##### RECORDS TO PROCESS #####
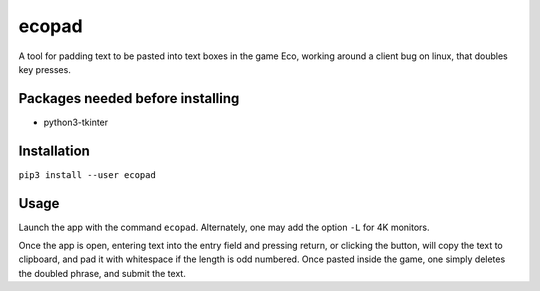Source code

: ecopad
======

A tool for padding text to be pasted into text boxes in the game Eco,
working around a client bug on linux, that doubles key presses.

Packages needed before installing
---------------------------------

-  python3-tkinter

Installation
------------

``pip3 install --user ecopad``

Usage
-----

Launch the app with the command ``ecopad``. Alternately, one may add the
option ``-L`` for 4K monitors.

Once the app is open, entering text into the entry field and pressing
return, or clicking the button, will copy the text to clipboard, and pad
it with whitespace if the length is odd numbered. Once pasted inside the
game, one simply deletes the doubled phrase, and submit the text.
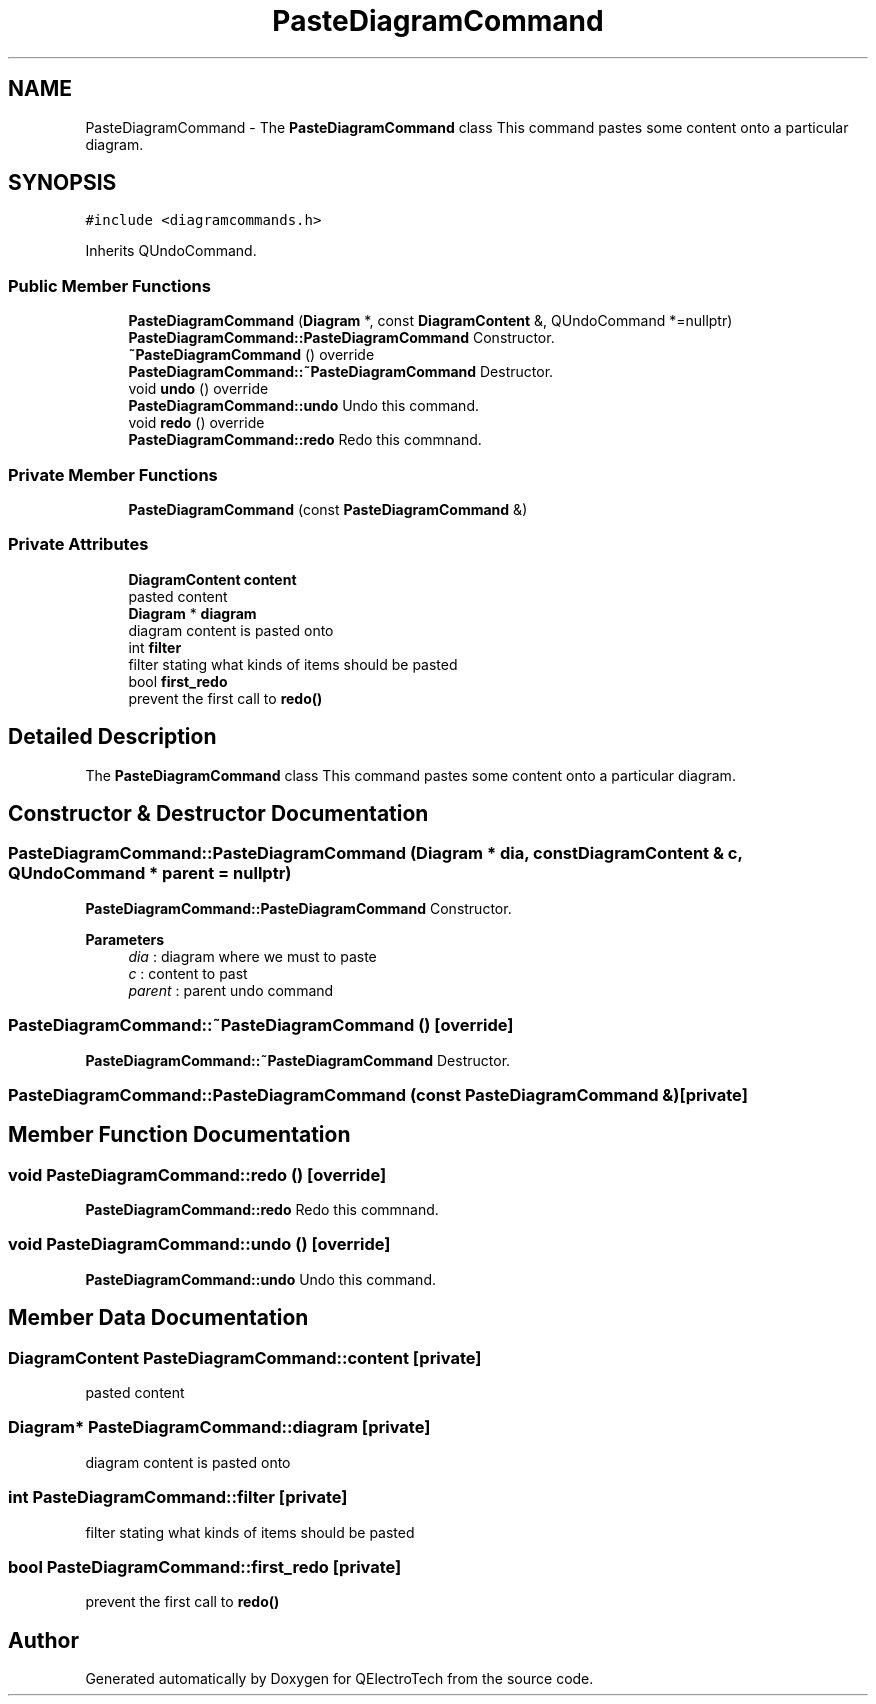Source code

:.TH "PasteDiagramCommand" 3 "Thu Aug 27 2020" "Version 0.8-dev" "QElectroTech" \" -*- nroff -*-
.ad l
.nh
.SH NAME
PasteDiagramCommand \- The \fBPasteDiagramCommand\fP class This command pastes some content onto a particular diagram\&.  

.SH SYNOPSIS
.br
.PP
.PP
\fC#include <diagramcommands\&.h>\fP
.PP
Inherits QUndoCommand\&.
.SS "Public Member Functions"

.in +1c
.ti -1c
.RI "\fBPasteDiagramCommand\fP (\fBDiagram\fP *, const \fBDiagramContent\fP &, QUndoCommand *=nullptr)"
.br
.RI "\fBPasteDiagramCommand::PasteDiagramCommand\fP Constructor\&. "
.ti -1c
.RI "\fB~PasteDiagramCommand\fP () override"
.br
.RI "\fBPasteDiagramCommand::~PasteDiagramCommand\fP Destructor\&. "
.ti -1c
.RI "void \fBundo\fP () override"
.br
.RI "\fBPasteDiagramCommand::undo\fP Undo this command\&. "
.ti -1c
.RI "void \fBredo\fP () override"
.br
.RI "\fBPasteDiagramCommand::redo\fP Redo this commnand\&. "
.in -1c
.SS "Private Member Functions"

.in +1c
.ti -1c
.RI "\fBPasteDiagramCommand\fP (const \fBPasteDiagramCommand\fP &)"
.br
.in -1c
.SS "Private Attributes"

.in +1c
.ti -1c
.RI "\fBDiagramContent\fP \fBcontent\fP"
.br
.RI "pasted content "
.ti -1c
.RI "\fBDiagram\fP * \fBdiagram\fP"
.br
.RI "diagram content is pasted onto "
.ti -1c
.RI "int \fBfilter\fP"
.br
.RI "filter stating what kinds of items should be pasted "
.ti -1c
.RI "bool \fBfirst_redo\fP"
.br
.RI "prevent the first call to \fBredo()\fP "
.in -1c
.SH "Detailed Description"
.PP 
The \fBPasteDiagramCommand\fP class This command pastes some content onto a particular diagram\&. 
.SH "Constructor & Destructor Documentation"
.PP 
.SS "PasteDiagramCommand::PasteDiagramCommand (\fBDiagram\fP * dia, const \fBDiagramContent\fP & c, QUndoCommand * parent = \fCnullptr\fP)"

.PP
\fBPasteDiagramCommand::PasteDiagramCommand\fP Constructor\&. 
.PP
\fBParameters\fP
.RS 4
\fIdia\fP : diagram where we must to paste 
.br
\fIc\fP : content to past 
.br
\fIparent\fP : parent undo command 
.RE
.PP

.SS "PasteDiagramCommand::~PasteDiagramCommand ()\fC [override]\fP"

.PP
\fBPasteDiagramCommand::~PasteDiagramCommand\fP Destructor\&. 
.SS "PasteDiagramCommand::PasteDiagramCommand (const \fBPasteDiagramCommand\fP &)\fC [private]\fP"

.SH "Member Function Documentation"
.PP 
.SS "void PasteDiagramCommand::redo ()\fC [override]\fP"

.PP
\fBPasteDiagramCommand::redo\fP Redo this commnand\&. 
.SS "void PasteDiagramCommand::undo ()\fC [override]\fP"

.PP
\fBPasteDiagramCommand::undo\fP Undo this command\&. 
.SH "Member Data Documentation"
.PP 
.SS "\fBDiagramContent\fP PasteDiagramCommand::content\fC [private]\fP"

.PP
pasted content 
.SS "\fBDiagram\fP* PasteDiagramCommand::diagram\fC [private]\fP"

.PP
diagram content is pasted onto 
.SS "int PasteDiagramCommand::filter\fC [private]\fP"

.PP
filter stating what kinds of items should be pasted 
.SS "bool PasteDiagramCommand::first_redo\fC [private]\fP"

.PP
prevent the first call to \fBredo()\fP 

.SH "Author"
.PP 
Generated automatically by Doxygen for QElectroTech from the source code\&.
#####
#### [EXERCISE OBJECTIVE]
Set down every entry exactly; omit the pictures.

#### [RESPONSE FOR THIS EXERCISE]
Source code

: ecopad
======

A tool for padding text to be pasted into text boxes in the game Eco,
working around a client bug on linux, that doubles key presses.

Packages needed before installing
---------------------------------

-  python3-tkinter

Installation
------------

``pip3 install --user ecopad``

Usage
-----

Launch the app with the command ``ecopad``. Alternately, one may add the
option ``-L`` for 4K monitors.

Once the app is open, entering text into the entry field and pressing
return, or clicking the button, will copy the text to clipboard, and pad
it with whitespace if the length is odd numbered. Once pasted inside the
game, one simply deletes the doubled phrase, and submit the text.
Source code

:.TH "PasteDiagramCommand" 3 "Thu Aug 27 2020" "Version 0.8-dev" "QElectroTech" \" -*- nroff -*-
.ad l
.nh
.SH NAME
PasteDiagramCommand \- The \fBPasteDiagramCommand\fP class This command pastes some content onto a particular diagram\&.  

.SH SYNOPSIS
.br
.PP
.PP
\fC#include <diagramcommands\&.h>\fP
.PP
Inherits QUndoCommand\&.
.SS "Public Member Functions"

.in +1c
.ti -1c
.RI "\fBPasteDiagramCommand\fP (\fBDiagram\fP *, const \fBDiagramContent\fP &, QUndoCommand *=nullptr)"
.br
.RI "\fBPasteDiagramCommand::PasteDiagramCommand\fP Constructor\&. "
.ti -1c
.RI "\fB~PasteDiagramCommand\fP () override"
.br
.RI "\fBPasteDiagramCommand::~PasteDiagramCommand\fP Destructor\&. "
.ti -1c
.RI "void \fBundo\fP () override"
.br
.RI "\fBPasteDiagramCommand::undo\fP Undo this command\&. "
.ti -1c
.RI "void \fBredo\fP () override"
.br
.RI "\fBPasteDiagramCommand::redo\fP Redo this commnand\&. "
.in -1c
.SS "Private Member Functions"

.in +1c
.ti -1c
.RI "\fBPasteDiagramCommand\fP (const \fBPasteDiagramCommand\fP &)"
.br
.in -1c
.SS "Private Attributes"

.in +1c
.ti -1c
.RI "\fBDiagramContent\fP \fBcontent\fP"
.br
.RI "pasted content "
.ti -1c
.RI "\fBDiagram\fP * \fBdiagram\fP"
.br
.RI "diagram content is pasted onto "
.ti -1c
.RI "int \fBfilter\fP"
.br
.RI "filter stating what kinds of items should be pasted "
.ti -1c
.RI "bool \fBfirst_redo\fP"
.br
.RI "prevent the first call to \fBredo()\fP "
.in -1c
.SH "Detailed Description"
.PP 
The \fBPasteDiagramCommand\fP class This command pastes some content onto a particular diagram\&. 
.SH "Constructor & Destructor Documentation"
.PP 
.SS "PasteDiagramCommand::PasteDiagramCommand (\fBDiagram\fP * dia, const \fBDiagramContent\fP & c, QUndoCommand * parent = \fCnullptr\fP)"

.PP
\fBPasteDiagramCommand::PasteDiagramCommand\fP Constructor\&. 
.PP
\fBParameters\fP
.RS 4
\fIdia\fP : diagram where we must to paste 
.br
\fIc\fP : content to past 
.br
\fIparent\fP : parent undo command 
.RE
.PP

.SS "PasteDiagramCommand::~PasteDiagramCommand ()\fC [override]\fP"

.PP
\fBPasteDiagramCommand::~PasteDiagramCommand\fP Destructor\&. 
.SS "PasteDiagramCommand::PasteDiagramCommand (const \fBPasteDiagramCommand\fP &)\fC [private]\fP"

.SH "Member Function Documentation"
.PP 
.SS "void PasteDiagramCommand::redo ()\fC [override]\fP"

.PP
\fBPasteDiagramCommand::redo\fP Redo this commnand\&. 
.SS "void PasteDiagramCommand::undo ()\fC [override]\fP"

.PP
\fBPasteDiagramCommand::undo\fP Undo this command\&. 
.SH "Member Data Documentation"
.PP 
.SS "\fBDiagramContent\fP PasteDiagramCommand::content\fC [private]\fP"

.PP
pasted content 
.SS "\fBDiagram\fP* PasteDiagramCommand::diagram\fC [private]\fP"

.PP
diagram content is pasted onto 
.SS "int PasteDiagramCommand::filter\fC [private]\fP"

.PP
filter stating what kinds of items should be pasted 
.SS "bool PasteDiagramCommand::first_redo\fC [private]\fP"

.PP
prevent the first call to \fBredo()\fP 

.SH "Author"
.PP 
Generated automatically by Doxygen for QElectroTech from the source code\&.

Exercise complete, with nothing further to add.